Auge um Auge

376 53 1
                                    

„Wo ist das Buch?"

Ich drehe meinen Kopf, gerade so weit, wie es die schraubstockartige Umklammerung der Hand, oder vielmehr ihre Besitzerin, zulässt.

Natürlich. Hätte ich mir denken können. Diese Stimme kann nur einer gehören.

„Verdammt, hast du mich erschreckt!" Ich reiße mich los und mache einen Schritt zurück. „Wie kommst du hier rein?"

„Durch die Hintertür." Eleanor verschränkt die Arme. „Ich war gerade auf dem Weg in den zweiten Stock. Da hab ich dich reingehen sehen. Oder eher flüchten. Was ist los?"

„Frag dich lieber wer los ist!"

Eleanor hört mir zu, mit zusammengezogenen Augenbrauen, während ich in hastigen Worten eine Zusammenfassung der letzten Stunde gebe. Zunächst ist ihr Blick genauso geschockt wie meiner, aber sie fängt sich schneller.

„Constanze!", sagt sie und schnaubt. „Hätte mich auch ein wenig enttäuscht, wenn sie tatsächlich so langweilig gewesen wäre, wie sie die ganzen Jahre über schien."

„Kannst du nicht einmal ernst bleiben?
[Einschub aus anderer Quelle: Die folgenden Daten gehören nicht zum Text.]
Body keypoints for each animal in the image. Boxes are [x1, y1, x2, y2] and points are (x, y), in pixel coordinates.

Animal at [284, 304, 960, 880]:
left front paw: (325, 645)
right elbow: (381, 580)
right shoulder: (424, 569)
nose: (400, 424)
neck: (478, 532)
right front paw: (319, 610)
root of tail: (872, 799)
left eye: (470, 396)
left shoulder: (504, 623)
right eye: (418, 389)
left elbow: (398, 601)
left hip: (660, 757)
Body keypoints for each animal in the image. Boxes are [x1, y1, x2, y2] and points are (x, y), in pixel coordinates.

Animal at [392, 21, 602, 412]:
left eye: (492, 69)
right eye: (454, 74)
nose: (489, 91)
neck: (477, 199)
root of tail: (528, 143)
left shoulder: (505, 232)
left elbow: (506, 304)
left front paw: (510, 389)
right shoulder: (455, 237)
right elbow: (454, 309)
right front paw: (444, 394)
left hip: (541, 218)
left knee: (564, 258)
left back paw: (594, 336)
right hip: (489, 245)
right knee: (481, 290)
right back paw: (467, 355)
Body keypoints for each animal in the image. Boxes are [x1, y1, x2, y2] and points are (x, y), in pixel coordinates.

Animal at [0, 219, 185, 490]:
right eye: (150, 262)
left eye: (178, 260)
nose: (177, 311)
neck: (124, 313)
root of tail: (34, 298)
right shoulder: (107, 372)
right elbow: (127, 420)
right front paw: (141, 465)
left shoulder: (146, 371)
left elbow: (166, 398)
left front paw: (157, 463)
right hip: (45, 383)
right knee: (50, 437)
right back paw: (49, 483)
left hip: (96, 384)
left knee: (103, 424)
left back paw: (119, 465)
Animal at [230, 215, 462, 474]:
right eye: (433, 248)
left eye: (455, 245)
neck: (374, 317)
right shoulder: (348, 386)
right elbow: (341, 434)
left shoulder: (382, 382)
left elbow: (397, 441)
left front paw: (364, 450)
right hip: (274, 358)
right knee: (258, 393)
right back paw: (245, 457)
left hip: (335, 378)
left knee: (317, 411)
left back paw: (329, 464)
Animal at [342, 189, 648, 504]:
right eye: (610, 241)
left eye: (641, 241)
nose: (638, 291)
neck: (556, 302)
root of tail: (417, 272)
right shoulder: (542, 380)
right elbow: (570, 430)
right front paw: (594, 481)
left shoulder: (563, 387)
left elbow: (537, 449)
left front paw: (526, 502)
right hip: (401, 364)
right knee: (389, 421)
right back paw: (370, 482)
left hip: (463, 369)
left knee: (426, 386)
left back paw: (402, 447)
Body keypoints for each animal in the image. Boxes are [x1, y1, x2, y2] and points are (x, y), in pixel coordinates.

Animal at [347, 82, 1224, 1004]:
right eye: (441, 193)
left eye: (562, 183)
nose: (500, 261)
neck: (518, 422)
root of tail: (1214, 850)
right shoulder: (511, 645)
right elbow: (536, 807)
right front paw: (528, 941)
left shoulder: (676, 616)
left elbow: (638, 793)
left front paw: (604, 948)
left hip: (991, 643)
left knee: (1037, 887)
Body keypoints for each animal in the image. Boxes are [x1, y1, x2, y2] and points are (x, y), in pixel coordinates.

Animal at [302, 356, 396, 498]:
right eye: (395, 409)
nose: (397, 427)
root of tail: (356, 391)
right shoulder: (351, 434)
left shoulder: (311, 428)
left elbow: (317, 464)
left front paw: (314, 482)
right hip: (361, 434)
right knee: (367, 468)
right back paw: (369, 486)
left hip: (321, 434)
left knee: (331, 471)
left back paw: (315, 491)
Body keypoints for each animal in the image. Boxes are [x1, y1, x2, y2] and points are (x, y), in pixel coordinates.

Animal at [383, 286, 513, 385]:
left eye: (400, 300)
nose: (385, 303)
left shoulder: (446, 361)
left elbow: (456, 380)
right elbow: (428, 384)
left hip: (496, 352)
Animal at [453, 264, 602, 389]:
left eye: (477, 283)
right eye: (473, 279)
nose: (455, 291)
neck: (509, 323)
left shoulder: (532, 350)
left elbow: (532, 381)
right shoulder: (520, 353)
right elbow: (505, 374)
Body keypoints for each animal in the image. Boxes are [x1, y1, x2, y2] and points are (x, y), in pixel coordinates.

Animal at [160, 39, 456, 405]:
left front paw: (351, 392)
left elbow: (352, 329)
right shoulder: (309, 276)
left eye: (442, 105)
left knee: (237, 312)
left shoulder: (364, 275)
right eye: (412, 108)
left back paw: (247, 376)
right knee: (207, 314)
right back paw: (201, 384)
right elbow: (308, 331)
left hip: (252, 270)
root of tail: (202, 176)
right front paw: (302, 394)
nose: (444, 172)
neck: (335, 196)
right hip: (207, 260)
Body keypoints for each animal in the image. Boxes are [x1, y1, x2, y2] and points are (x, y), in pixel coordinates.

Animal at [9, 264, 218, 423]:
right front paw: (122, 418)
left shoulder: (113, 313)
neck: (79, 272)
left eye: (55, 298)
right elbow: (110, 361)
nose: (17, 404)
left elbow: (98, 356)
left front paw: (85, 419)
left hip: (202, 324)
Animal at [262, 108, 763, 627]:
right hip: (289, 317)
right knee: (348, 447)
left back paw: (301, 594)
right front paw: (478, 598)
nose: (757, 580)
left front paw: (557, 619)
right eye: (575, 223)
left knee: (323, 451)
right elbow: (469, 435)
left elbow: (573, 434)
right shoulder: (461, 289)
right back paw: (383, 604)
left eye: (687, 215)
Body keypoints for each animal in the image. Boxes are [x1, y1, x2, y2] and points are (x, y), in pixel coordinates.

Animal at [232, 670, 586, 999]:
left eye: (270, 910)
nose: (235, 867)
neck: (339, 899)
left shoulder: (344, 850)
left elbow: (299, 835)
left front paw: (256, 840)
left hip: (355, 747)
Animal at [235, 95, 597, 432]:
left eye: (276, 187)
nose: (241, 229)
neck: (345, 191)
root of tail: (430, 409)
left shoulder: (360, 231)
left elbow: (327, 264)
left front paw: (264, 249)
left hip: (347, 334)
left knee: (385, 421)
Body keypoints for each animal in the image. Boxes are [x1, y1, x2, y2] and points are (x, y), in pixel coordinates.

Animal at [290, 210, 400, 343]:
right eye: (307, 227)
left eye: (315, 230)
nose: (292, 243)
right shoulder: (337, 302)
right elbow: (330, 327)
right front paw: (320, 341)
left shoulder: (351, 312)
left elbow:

Sie hat versucht Demetra zu töten!"

„Ich weiß." Eleanor Blick wird düster. „Alles zu seiner Zeit. Zuerst muss das Buch ins Kolleg. In Sicherheit."

Mein Blick wandert zu Hecates Tagebuch, noch immer in meiner Hand. „Kannst du es nicht gleich hier zerstören?"

„Nein. Sicher haben Myrtha oder Hecate Schutzmaßnahmen ergriffen. Ich brauche Zeit und Ruhe, dann komme ich vielleicht auf eine Idee. Wo ist Mo?"

„Weg."

„Weg?"

„Ich weiß es nicht! Er wollte Constanze ablenken, ich glaube sie haben gekämpft, aber-"

„Überlass das mir", schneidet mir Eleanor das Wort ab, „Nimm du das Portalbuch und bringe es ins Kolleg. Ich kümmere mich um-"

In diesem Moment werden ihre Worte von einem tiefen Gong unterbrochen. Zuerst denke ich, es läutet zur Pause, dann aber höre ich den Unterschied in der Tonfolge. Eine Durchsage.

Als ich erkenne, wer spricht, rauscht ein eiskalter Schauer meinen Rücken herab.

„Hallo, Lina, sagt Damon Blackwells Stimme. Eleanor zuckt zusammen. Zwar ist seine Stimme durch die technische Verstärkung ein wenig verzerrt, doch es besteht kein Zweifel. Du und mein Sohn, ihr habt euer kleines Versteckspiel gut gespielt. Respekt. Eines Tages werdet ihr wertvolle Soldaten an meiner Seite sein. Aber jetzt ist es genug. Du hast mein Buch, ich habe deine Klasse. Lass uns doch tauschen. Ich erwarte dich in zehn Minuten in der Turnhalle. Wenn du mit dem Buch fliehst oder es versteckst, werden deine Mitschüler sterben. Versuche mich zu betrügen, sie sterben. Komme zu spät, sie sterben. Die Wahl liegt bei dir. Bis du kommst wird mir Mo Gesellschaft leisten."

Das Mikrofon knackt. Dann ist es still.

Eleanor sinkt auf eine Kiste mir gegenüber. Sie ist bleich geworden. „Er hat Mo."

„Das...", stammle ich, „Das ist fake! Eine Durchsage kann nur von Lehrerzimmer als gemacht werden. Die hätten Damon gesehen, ihn unterbrochen, die Polizei gerufen-"

„Er hat eine Zeitglocke über deine Schule gelegt", sagt Eleanor und ihre Stimme ist absolut ausdruckslos. „Die Zeit angehalten, auf einen bestimmten Raum beschränkt. Alles nicht-magische Leben ist eingefroren. Ich habe es schon bemerkt, als ich gekommen bin. Er muss Elfen auf seiner Seite haben, wenn ihm sowas gelingt."

Ich starre sie an, ziemlich sicher mit weit aufgerissenem Mund. Nun, das würde zumindest erklären, warum unseren Kampf niemand mitbekommen hat. Und warum der gesamte Schulhof nicht schon längst voller blinkender Polizeiautos steht. „Was sollen wir jetzt machen?"